Я вгоняю в грудь капельку воздуха и тихо вмешиваюсь:

– Все в порядке. Я пойду одна.

Почти кожей чувствую на себе внимательный взгляд телохранителя. Доктор Бойер тихо фыркает – видимо, ее раздражает, что бывший пациент по какой-то неведомой причине может позволить себе личную охрану. Айден не препирается и молча отходит в сторону, занимая место неподалеку от двери. То, что расстояние между нами увеличивается, приводит к новой волне страха, проносящейся по моему телу. Огромных усилий стоит не подавать виду и сохранять меланхоличное выражение лица.

Доктор Бойер открывает для меня дверь, разрешая войти. Я медлю на пороге и ловлю взгляд Айдена. Кажется мне или в нем мелькает ободрение?

Светлая просторная комната с мягкими диванами и столом без углов напоминает мне часть какого-то кукольного дома. Зеленовато-голубые стены увешаны яркими картинами, светлыми пятнами разбавляющие пустоту. Пол устлан мягким серым ковролином. Под ним покоятся полки с никому не нужными старыми книгами. Их уголки тоже странно подрезаны, скруглены. Я нервно усмехаюсь и наконец поднимаю голову.

Улыбка так и застывает на моем лице невеселой, нервной маской.

Мама.

Она сидит за столом, руки ее опущены на колени. Узкий воротник сорочки будто бы сдавливает шею, но непохоже, чтобы маму это раздражало. Волосы тщательно расчесаны и уложены по бокам; крашеный русый смешался с естественной сединой. Ее губы бледные и сухие, а лицо сильно осунулось. Я совсем не узнаю маму, и мне больно от ее вида.

Не сразу заставляю себя поднять взгляд выше, к глазам. Вопреки моим ожиданиям в них нет безучастия и отрешенности, вызванных действием препаратов. Взгляд мамы ясен, чист и направлен прямо на меня. Она не моргает, разглядывая мое лицо, плечи и руки. Я задерживаю дыхание, сама не зная, чего боюсь больше: что она не узнает меня, разразится гневом или промолчит вовсе. После невыносимо мучительных секунд тишины лицо мамы озаряет растроганная, ласковая улыбка.

– Шелл…

Слезы подступают к глазам так резко, будто бы плотина, надежно сдерживающая их, вдруг прорвалась от одного этого слова, от звука столь родного голоса. От того, что все еще заслуживаю ее улыбки вопреки всему, что нас разделило.

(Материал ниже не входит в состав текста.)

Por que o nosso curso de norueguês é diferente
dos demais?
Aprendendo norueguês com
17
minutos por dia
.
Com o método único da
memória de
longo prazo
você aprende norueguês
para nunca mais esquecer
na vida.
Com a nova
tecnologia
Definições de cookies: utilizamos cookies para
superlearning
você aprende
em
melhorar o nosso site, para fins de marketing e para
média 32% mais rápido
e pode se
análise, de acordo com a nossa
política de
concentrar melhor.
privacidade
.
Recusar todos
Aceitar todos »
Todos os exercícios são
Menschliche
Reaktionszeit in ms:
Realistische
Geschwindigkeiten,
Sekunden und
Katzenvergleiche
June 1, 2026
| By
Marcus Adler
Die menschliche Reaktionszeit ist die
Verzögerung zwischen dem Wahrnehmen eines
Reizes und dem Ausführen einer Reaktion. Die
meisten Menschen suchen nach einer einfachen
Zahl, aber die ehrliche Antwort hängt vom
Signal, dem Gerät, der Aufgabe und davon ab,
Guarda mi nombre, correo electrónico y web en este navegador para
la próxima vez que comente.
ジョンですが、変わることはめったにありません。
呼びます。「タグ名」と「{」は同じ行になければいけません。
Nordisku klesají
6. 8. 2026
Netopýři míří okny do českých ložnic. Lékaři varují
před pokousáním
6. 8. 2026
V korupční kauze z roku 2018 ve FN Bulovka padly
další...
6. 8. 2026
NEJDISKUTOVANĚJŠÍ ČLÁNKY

В два шага я оказываюсь рядом с мамой, наклоняюсь и крепко обнимаю ее. Она смыкает руки за моей талией, целует волосы, а я никак не могу надышаться, снова и снова заталкивая в легкие ее запах. Он не отдает дешевыми сигаретами и сладким печеньем – теперь только больничный порошок от сорочки. Лишь долгие мгновения спустя я отрываюсь от мамы, пододвигаю стул ближе и сажусь рядом с ней. Не напротив, как предполагает широкий стол, а именно рядом. Так, чтобы продолжить держать ее за руки.

– Расскажи, как ты, – просит мама с той же улыбкой. В уголках ее глаз стоят слезы.

Я горько смеюсь, высвобождаю одну руку из ее прохладных ладоней и вытираю лицо.

– Даже не знаю, с чего начать, – признаюсь я. – Бывало и получше.

Мама убирает мне за ухо выбившуюся прядку светлых волос. Мне мучительно хочется рассказать ей все, поделиться каждой мелочью, каждой тревогой, пусть даже ерундовой и глупой. Но сомнения и опасения скользкими лапами сжимают мне горло. Назло им я на одном дыхании выдаю целую тираду.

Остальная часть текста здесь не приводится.